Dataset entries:
——————

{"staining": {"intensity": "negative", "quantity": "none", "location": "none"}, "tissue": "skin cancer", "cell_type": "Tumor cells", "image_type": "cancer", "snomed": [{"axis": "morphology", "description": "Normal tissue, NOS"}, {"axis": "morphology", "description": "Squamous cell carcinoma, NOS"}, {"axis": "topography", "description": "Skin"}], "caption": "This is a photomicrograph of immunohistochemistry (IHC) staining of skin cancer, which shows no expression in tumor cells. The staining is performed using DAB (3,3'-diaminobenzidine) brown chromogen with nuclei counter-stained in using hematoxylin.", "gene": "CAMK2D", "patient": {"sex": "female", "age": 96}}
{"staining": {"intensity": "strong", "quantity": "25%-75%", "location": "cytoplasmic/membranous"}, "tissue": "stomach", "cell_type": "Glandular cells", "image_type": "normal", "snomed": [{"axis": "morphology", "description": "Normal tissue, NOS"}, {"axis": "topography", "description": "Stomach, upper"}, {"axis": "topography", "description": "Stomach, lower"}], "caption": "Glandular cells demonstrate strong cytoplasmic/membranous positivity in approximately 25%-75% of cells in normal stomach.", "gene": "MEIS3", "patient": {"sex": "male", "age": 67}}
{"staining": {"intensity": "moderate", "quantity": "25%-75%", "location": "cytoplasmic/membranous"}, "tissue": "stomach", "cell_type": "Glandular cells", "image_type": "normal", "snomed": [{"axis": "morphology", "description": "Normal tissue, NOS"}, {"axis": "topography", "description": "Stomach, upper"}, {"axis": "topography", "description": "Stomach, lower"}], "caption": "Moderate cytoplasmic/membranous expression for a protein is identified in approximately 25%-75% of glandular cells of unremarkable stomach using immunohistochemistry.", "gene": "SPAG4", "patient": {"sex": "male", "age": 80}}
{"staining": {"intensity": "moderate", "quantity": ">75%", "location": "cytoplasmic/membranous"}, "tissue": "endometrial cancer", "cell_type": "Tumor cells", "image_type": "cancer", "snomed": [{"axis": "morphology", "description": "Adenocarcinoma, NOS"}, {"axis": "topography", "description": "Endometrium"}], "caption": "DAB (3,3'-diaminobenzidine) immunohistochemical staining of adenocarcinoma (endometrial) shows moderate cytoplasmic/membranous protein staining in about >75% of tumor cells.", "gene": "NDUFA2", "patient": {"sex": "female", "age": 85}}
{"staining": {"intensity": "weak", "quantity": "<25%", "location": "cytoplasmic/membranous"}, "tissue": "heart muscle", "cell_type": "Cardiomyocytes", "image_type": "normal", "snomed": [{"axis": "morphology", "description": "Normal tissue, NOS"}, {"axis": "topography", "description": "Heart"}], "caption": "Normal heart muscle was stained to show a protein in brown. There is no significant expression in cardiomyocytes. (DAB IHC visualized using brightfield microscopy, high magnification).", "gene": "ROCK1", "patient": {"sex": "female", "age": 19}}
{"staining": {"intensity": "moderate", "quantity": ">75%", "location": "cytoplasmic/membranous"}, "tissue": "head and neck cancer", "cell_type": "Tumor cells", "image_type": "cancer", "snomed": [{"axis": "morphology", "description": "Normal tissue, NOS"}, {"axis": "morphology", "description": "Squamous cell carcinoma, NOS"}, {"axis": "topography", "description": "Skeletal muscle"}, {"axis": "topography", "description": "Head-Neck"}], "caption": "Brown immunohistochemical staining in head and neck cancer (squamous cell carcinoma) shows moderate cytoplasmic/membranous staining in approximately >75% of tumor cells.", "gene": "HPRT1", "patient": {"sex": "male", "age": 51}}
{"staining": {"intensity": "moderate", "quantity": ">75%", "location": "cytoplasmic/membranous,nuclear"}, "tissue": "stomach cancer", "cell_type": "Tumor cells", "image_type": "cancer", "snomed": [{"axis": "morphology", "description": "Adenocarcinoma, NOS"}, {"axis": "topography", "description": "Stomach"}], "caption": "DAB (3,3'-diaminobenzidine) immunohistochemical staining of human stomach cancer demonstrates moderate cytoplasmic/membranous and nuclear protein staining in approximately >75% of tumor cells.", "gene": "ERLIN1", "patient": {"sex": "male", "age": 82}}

——————

[PROBLEM DESCRIPTION]: Each line of the data should be given back exactly.

[ANSWER TO THE EXERCISE]:
{"staining": {"intensity": "negative", "quantity": "none", "location": "none"}, "tissue": "skin cancer", "cell_type": "Tumor cells", "image_type": "cancer", "snomed": [{"axis": "morphology", "description": "Normal tissue, NOS"}, {"axis": "morphology", "description": "Squamous cell carcinoma, NOS"}, {"axis": "topography", "description": "Skin"}], "caption": "This is a photomicrograph of immunohistochemistry (IHC) staining of skin cancer, which shows no expression in tumor cells. The staining is performed using DAB (3,3'-diaminobenzidine) brown chromogen with nuclei counter-stained in using hematoxylin.", "gene": "CAMK2D", "patient": {"sex": "female", "age": 96}}
{"staining": {"intensity": "strong", "quantity": "25%-75%", "location": "cytoplasmic/membranous"}, "tissue": "stomach", "cell_type": "Glandular cells", "image_type": "normal", "snomed": [{"axis": "morphology", "description": "Normal tissue, NOS"}, {"axis": "topography", "description": "Stomach, upper"}, {"axis": "topography", "description": "Stomach, lower"}], "caption": "Glandular cells demonstrate strong cytoplasmic/membranous positivity in approximately 25%-75% of cells in normal stomach.", "gene": "MEIS3", "patient": {"sex": "male", "age": 67}}
{"staining": {"intensity": "moderate", "quantity": "25%-75%", "location": "cytoplasmic/membranous"}, "tissue": "stomach", "cell_type": "Glandular cells", "image_type": "normal", "snomed": [{"axis": "morphology", "description": "Normal tissue, NOS"}, {"axis": "topography", "description": "Stomach, upper"}, {"axis": "topography", "description": "Stomach, lower"}], "caption": "Moderate cytoplasmic/membranous expression for a protein is identified in approximately 25%-75% of glandular cells of unremarkable stomach using immunohistochemistry.", "gene": "SPAG4", "patient": {"sex": "male", "age": 80}}
{"staining": {"intensity": "moderate", "quantity": ">75%", "location": "cytoplasmic/membranous"}, "tissue": "endometrial cancer", "cell_type": "Tumor cells", "image_type": "cancer", "snomed": [{"axis": "morphology", "description": "Adenocarcinoma, NOS"}, {"axis": "topography", "description": "Endometrium"}], "caption": "DAB (3,3'-diaminobenzidine) immunohistochemical staining of adenocarcinoma (endometrial) shows moderate cytoplasmic/membranous protein staining in about >75% of tumor cells.", "gene": "NDUFA2", "patient": {"sex": "female", "age": 85}}
{"staining": {"intensity": "weak", "quantity": "<25%", "location": "cytoplasmic/membranous"}, "tissue": "heart muscle", "cell_type": "Cardiomyocytes", "image_type": "normal", "snomed": [{"axis": "morphology", "description": "Normal tissue, NOS"}, {"axis": "topography", "description": "Heart"}], "caption": "Normal heart muscle was stained to show a protein in brown. There is no significant expression in cardiomyocytes. (DAB IHC visualized using brightfield microscopy, high magnification).", "gene": "ROCK1", "patient": {"sex": "female", "age": 19}}
{"staining": {"intensity": "moderate", "quantity": ">75%", "location": "cytoplasmic/membranous"}, "tissue": "head and neck cancer", "cell_type": "Tumor cells", "image_type": "cancer", "snomed": [{"axis": "morphology", "description": "Normal tissue, NOS"}, {"axis": "morphology", "description": "Squamous cell carcinoma, NOS"}, {"axis": "topography", "description": "Skeletal muscle"}, {"axis": "topography", "description": "Head-Neck"}], "caption": "Brown immunohistochemical staining in head and neck cancer (squamous cell carcinoma) shows moderate cytoplasmic/membranous staining in approximately >75% of tumor cells.", "gene": "HPRT1", "patient": {"sex": "male", "age": 51}}
{"staining": {"intensity": "moderate", "quantity": ">75%", "location": "cytoplasmic/membranous,nuclear"}, "tissue": "stomach cancer", "cell_type": "Tumor cells", "image_type": "cancer", "snomed": [{"axis": "morphology", "description": "Adenocarcinoma, NOS"}, {"axis": "topography", "description": "Stomach"}], "caption": "DAB (3,3'-diaminobenzidine) immunohistochemical staining of human stomach cancer demonstrates moderate cytoplasmic/membranous and nuclear protein staining in approximately >75% of tumor cells.", "gene": "ERLIN1", "patient": {"sex": "male", "age": 82}}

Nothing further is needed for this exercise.